Больше всего Богуслава хотела, чтобы ее оставили в покое, теперь, когда демон покинул ее тело, это тело казалось таким… ненадежным.
Слабым.
Никчемным и… и пустым. Пустота сидела внутри, и из нее сквозило тьмой, с которой неспособны были управиться молитвы. Поначалу она надеялась на них, на свет, которым якобы переполнено каждое божье слово, но то ли Богуслава молилась без должного прилежания, то ли наврали ей про свет, но тьма не уходила.

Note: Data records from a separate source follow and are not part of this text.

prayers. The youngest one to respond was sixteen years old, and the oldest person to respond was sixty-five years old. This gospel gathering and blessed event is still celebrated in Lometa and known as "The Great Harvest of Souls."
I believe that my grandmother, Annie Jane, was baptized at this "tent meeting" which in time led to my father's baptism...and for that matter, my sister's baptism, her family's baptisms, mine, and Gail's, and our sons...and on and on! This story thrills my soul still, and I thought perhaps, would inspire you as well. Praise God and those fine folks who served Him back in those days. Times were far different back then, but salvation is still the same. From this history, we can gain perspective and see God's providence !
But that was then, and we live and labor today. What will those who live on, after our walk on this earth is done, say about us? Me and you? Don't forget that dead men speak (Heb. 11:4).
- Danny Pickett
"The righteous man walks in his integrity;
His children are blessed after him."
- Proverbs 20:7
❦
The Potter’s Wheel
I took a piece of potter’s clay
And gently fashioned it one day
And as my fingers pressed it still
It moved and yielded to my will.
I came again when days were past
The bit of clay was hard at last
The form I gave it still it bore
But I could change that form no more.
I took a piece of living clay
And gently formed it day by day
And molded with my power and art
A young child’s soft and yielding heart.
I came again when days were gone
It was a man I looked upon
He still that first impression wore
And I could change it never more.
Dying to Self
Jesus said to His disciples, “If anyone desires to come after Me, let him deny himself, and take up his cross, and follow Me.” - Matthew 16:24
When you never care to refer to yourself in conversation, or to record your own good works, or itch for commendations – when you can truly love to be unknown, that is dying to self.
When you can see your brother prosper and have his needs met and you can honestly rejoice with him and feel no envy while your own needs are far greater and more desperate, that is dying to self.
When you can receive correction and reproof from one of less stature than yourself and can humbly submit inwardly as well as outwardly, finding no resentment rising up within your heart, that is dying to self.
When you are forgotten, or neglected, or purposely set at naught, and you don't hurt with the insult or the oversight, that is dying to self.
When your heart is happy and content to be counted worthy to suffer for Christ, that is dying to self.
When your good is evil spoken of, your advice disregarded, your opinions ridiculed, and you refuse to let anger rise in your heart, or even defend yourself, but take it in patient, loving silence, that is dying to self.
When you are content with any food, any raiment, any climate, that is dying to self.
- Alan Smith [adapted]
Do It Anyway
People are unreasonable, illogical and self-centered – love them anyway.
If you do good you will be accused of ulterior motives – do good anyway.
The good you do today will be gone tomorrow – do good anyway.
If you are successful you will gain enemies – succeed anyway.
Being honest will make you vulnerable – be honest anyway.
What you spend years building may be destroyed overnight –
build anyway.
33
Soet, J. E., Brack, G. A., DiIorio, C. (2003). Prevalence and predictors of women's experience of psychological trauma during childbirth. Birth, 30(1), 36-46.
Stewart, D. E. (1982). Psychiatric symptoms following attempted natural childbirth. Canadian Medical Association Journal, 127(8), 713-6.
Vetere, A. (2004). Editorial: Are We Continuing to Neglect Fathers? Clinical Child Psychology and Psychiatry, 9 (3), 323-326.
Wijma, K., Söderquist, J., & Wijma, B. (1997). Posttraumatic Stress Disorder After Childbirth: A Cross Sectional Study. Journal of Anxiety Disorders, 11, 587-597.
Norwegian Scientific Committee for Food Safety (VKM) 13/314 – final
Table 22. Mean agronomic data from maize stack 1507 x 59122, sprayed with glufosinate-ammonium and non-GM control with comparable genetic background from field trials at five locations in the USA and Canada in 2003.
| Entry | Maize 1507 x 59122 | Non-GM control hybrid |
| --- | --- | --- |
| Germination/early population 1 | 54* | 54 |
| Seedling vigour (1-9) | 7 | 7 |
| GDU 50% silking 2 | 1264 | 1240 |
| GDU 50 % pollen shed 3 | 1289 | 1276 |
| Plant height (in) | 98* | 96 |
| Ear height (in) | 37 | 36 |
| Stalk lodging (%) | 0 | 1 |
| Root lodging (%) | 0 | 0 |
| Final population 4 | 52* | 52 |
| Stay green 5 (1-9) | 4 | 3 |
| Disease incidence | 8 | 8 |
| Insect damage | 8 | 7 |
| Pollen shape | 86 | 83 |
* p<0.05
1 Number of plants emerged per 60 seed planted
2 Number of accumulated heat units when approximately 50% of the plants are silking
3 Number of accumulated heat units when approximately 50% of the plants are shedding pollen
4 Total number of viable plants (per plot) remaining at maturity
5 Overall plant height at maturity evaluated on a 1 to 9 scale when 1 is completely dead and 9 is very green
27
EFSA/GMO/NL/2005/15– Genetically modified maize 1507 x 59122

И слова, сколько бы их ни было произнесено, не заполняли внутреннюю пустоту.
Сестра, сев у изголовья кровати, расправила серое платье.
Скучная она.
Все они здесь скучны, одинаковы… суконные платья, белые воротнички, синие фартуки с тремя карманами… молитвенники эти… полотняные наметы, которые полагалось носить надвинутыми по самые брови. И оттого лица милосердниц казались какими-то половинчатыми.
Они говорили шепотом. И со смирением принимали любых пациентов…
…сестра бубнила. И голос ее монотонный убаюкивал, но Богуслава не желала соскальзывать в сон.